- _課題文 1_
「人間力」とニート問題に関する文章を読み、次の問いに答えてください。
(a) 筆者が購入した雑誌は何の何月号ですか。
(b) 「人間力」問題の「聖書」と呼ばれているものは何ですか。
(c) 経団連の共同提言が出されたのはいつですか。
- _課題文 2_
「人間力」とニート問題に関する文章で、筆者が自分を「人間力」支持派だと述べている理由を、本文に沿って一〜三文で説明してください。
- _課題文 3_
「人間力」とニート問題に関する文章の続きを、「これが第一点。」の後から書いてください。

- _原文_
--------------------------------

2006年02月05日 18時29分32秒 | 社会全般
私もついに釣られてしまい、『諸君!』3月号を購入してしまいました。前の『論座』や『中央公論』同様に、不必要な寄附行為をしてしまったようなものです(笑)。一応「ニート85万人の大嘘」の中身を確かめてみようと思ったからです。読んでいくと、ナルホドと思う部分もありましたが、?な部分もありました。なので、記事を書いてみようと思います。


まず、「人間力」問題の聖書(笑)としては経済財政諮問会議の日本21世紀ビジョンであります。この中で語られているのが、「人間力」でして、私は昨年の早い時期から「人間力」支持派であると申して参りました。それは現実感としては、そういう若者に出会うからですね。これは経験によるものですので、学問上ではどういう理解であるか、というのは正確には判りませんでした。しかし、自分の実感としては、まさにピッタリ、と思いましたね。

で、この「人間力」の聖典を定めたメンバーですけれども、これが「反ニート派」(及び「人間力」否定派?)の学者達からは「ニート派」の”悪の枢軸”の如き反目を集めるメンバーということになります(笑)。

参考:ニート再燃


戻ってきたので、追加しました。


経団連~共同提言


まずこの提言が03年5月に出され、若年雇用、特に「フリーター問題」としての意識が明確になっており、これ以前から所謂「フリーター問題」の検討を積み上げてきたのだと思います。これは『諸君!』でも本田先生が説明されています。で、この少し後には経済財政諮問会議での議題として提起されています。


若者・自立挑戦プラン

これを見ると、現在の「ニート対策」と基本的に”同じ”であるのです。すなわち、「ニート」の存在を世間的にクローズアップしたからと言って、行政施策の基本的方針を大幅に変更できたということでもないのです。これが第一点。

--------------------------------

- _データ_
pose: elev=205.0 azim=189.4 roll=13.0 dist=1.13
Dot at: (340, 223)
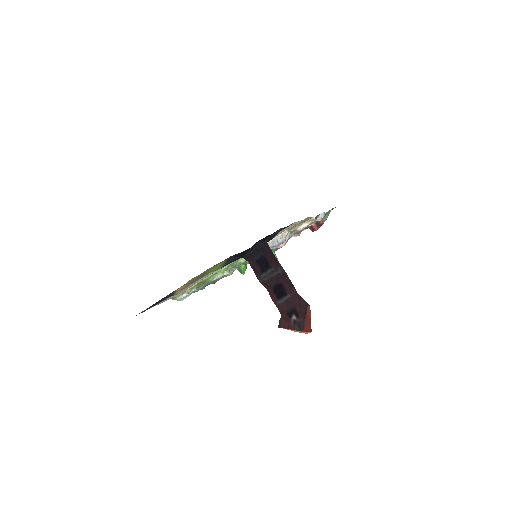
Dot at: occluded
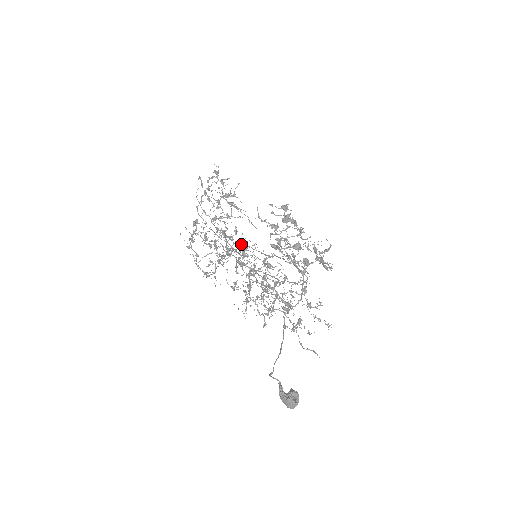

--------------------------------

- _解答 1_
(a) 『諸君!』3月号
(b) 経済財政諮問会議の日本21世紀ビジョン
(c) 03年5月

- _解答 2_
現実に、そういう若者に出会うという実感があるからです。これは経験によるもので、学問上の理解は正確には判らなかったものの、自分の実感にはまさにピッタリだと筆者は感じています。

- _解答 3_
これ以前の主な研究では、玄田先生の言説にフォーカスされる以前から、『諸君』にも書かれているように小杉礼子研究員の研究がなされてきました。ひょっとすると労働族の策動なども関連していたのかもしれませんが、若年層の雇用問題についていくつか施策があったのです。現在の「ジョブカフェ」というのが非難の対象とされたりすることもありますが、その基本的存在は既に前からあったことになります。


日本におけるNEET問題の所在と対応

聞き取り調査の対象として公的機関がいくつか選ばれていますが、例えば「大阪学生職業センター」「大阪ユースハローワーク・ヤングサポートプラザ」「ヤングハローワーク・しぶやしごと館」「六本木ジョブパーク」等々ですね。これらはニートの問題が浮上したからといって、設置されたものではないですね。まあ、似たような「しごと館」が非効率な運営で前に非難の対象になっていて(私も非難したしね。特別会計は抜本改革せよ)、確かに「金食い虫」的存在であるのかもしれません。これは厚生労働省の労働一派の陰謀的組織なのだと主張する人々もおられるかもしれませんが。こうした勢力を拡大することには問題が有り得ると思いますが、全くの存在価値がない、というものではないと思います。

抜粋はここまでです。